Existing technologies struggle with simplifying the complete end to end visibility for all users, as they are developed for single manufacturers or even sole therapies. Another issue is that many competitors use point to point integrations, so every instance is highly bespoke and extremely expensive, while Hataali is flexible and built using open standards of connectivity making it highly cost effective
BPI: Is this an exclusive partnership with Ori?
NR: This is not exclusive – we are already working with other technology and therapy partners. In fact, it does not fit with the blockchain culture to be exclusive. Blockchain based solutions are all about ‘coopetition’ (showing that it is possible to both cooperate and compete simultaneously by eliminating the rate limiting effect of trust – blockchains are trust agnostic!)
BPI: Why is it so critical to use a digital data technology approach to the manufacture of advanced therapies?
It’s no big secret that performance figures (sales and uptake) for licenced CAR-T products have been disappointing in recent years for the major pharma firms that have bought them to market. Reimbursement mechanisms sure are one challenge, but the other is operational access to them. Manual paper-based solutions and sub-optimal digital solutions coupled with ATMPs only being available at advanced tertiary care treatment centres is hugely limiting to current patient access. It recreates bottlenecks to innovation in how quickly new therapies can be developed and manufactured.
If this continues then ATMPs will remain an expensive novelty and will struggle to ever be considered a mainstay of patient care and treatment. Smart connected digital automation of supply logistics and manufacturing will be key to opening up access to these life saving therapies – simplifying the total end to end processes and decentralising the delivery, bringing these therapies closer to the homes of patients so that one day they will be available in any district general hospital, maybe even a within a GP surgery.”
BPI: So how do you hope your tech offering will reduce the cost of goods sold (COGS), and this the price of such therapies?
NR: A proportion of the COGs is in the initial and final 100 yards. If we can collect near real-time data on starting material quality, scheduling slots, environmental and time deviations, other bottlenecks and use this to inform the manufacturing processes then we have the potential for continuous improvement to increase manufacturing yields.
For example, it is accepted that up to 50% of yields fail so even a marginal improvement has the potential to reduce COGs.
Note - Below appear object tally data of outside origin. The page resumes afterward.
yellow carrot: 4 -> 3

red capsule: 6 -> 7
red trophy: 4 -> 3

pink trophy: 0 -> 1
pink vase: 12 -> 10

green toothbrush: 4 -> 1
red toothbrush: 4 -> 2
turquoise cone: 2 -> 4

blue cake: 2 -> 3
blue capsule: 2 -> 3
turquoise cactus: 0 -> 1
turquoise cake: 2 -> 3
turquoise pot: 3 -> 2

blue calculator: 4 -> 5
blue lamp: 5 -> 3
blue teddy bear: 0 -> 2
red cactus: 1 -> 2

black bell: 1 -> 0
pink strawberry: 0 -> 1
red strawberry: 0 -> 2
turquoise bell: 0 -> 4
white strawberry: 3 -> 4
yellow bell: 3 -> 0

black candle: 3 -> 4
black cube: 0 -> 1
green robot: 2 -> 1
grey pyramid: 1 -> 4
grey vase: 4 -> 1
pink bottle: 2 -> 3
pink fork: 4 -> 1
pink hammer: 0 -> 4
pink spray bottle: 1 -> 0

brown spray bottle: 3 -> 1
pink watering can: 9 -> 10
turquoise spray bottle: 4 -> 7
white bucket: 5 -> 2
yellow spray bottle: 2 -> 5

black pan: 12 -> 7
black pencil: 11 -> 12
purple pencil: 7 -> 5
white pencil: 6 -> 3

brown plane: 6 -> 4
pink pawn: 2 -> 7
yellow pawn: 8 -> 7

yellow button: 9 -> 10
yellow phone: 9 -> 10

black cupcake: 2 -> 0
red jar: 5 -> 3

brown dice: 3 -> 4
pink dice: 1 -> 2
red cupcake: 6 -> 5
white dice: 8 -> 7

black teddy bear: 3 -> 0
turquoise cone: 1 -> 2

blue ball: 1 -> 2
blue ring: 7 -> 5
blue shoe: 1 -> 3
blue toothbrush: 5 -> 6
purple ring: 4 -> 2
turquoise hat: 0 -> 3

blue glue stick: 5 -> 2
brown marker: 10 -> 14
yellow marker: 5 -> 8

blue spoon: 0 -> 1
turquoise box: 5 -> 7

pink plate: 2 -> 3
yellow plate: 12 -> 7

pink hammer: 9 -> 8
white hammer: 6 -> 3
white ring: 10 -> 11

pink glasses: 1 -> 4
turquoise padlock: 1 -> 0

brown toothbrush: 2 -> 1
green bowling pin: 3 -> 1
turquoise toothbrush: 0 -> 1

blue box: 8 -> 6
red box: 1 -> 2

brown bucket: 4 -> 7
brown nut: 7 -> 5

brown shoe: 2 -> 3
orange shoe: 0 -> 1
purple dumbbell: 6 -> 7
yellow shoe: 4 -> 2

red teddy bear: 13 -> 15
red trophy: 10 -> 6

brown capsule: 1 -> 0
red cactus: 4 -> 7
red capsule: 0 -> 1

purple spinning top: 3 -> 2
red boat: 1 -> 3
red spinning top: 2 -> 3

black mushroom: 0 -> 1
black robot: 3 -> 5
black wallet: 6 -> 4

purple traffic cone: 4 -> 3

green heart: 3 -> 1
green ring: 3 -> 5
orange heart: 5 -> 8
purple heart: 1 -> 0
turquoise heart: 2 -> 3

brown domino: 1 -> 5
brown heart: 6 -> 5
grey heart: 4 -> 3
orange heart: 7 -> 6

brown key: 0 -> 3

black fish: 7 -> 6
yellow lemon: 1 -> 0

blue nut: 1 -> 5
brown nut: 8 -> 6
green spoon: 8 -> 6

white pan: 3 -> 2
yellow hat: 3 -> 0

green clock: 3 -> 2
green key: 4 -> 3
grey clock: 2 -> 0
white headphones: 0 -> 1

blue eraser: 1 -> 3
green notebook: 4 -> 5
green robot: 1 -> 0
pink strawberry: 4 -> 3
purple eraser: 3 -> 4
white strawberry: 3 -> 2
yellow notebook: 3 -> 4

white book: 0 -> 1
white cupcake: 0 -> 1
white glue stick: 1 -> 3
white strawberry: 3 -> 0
Furthermore, if everyone is pushing towards resilience and vertical integration then scarce resources will become even more scarce and COGs will go up again – an approach using blockchain can enable a balance of resilience planning and outsourcing that will enable a far more effective use of scarce resources due to coopetition.
BPI: Finally, how do you see the use of digital processes and innovation like this in the advanced therapy space becoming a driving force for the uptake of such systems across the wider biomanufacturing landscape?
Ultimately, it will be inevitable – virtually all patients today will be on other therapies before they are given novel advanced therapies. There will be an intersection of traditional pharmaceuticals, med tech / devices, software-based therapies, wearable diagnostics with ATMPs. A key to managing this complexity will be to identity how we manage it for stratification of medicines, where, in the future, even a standard small molecule pill will be manufactured with an individual patient’s name on it.
To enable this total level of care where chain of identity is critical requires novel ways of managing patient identity that are already in development and will soon be available for all of us to use via a smart phone – healthcare service providers and drug and therapy manufacturers need to get to grips with them sooner rather than later, as they will be fundamentally changing the way we all digitally engage with every other aspect of our lives. We will all expect healthcare to do the same.